# AIM OF THE EXERCISE:
Find the word "Management" below. Copy each line that has it.
*** DATA RECORDS ***
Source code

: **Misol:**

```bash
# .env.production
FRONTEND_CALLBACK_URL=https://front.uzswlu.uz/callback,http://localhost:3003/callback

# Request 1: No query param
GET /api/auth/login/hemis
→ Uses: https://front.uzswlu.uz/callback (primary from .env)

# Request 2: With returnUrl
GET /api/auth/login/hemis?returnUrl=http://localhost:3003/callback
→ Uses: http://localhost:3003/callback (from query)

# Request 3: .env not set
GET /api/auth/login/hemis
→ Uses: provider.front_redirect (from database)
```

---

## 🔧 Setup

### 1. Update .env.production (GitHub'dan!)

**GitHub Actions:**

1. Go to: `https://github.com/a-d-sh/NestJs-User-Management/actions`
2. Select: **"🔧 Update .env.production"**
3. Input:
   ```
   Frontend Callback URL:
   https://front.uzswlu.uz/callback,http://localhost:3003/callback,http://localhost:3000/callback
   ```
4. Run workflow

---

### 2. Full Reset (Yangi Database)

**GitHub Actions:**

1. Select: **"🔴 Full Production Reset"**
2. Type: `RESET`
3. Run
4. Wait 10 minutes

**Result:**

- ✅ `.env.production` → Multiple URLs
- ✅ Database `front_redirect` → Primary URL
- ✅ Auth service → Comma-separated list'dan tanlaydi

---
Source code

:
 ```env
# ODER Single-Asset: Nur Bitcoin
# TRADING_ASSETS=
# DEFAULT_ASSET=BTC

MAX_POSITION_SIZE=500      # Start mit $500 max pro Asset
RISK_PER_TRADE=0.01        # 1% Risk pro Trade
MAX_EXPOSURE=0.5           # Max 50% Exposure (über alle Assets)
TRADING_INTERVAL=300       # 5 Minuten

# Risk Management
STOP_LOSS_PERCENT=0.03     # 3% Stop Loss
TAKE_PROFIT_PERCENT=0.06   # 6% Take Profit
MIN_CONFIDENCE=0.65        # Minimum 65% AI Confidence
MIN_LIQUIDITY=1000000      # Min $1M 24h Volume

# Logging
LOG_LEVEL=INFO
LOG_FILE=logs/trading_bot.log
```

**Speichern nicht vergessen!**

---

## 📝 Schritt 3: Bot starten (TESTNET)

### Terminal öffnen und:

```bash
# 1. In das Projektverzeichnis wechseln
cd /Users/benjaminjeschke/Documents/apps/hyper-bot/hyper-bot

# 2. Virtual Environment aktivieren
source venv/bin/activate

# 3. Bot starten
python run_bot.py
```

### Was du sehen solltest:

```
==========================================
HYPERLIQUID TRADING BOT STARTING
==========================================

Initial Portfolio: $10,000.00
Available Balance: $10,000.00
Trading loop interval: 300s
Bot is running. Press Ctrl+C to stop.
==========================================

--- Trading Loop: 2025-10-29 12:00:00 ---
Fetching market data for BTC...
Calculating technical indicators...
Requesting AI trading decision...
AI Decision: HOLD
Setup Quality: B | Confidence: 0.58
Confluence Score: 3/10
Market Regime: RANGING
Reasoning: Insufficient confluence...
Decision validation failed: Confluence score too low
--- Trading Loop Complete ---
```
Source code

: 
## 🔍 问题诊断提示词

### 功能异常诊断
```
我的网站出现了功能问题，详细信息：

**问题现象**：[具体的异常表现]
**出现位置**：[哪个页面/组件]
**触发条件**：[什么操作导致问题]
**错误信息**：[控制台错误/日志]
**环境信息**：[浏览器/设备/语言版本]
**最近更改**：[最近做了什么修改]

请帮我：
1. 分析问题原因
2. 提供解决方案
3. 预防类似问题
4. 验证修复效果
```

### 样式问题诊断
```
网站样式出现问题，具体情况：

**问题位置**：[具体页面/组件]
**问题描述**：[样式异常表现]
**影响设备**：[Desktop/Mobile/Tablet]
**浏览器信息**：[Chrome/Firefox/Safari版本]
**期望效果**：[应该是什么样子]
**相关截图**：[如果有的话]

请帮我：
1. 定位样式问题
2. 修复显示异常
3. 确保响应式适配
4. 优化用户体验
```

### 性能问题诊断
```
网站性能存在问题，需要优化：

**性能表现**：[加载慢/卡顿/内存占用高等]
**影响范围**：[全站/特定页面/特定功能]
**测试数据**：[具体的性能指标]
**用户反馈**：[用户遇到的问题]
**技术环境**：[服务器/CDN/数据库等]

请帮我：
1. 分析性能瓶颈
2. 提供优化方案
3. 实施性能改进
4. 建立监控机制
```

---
***
# OUTPUT FOR THIS TASK:
1. Go to: `https://github.com/a-d-sh/NestJs-User-Management/actions`
# Risk Management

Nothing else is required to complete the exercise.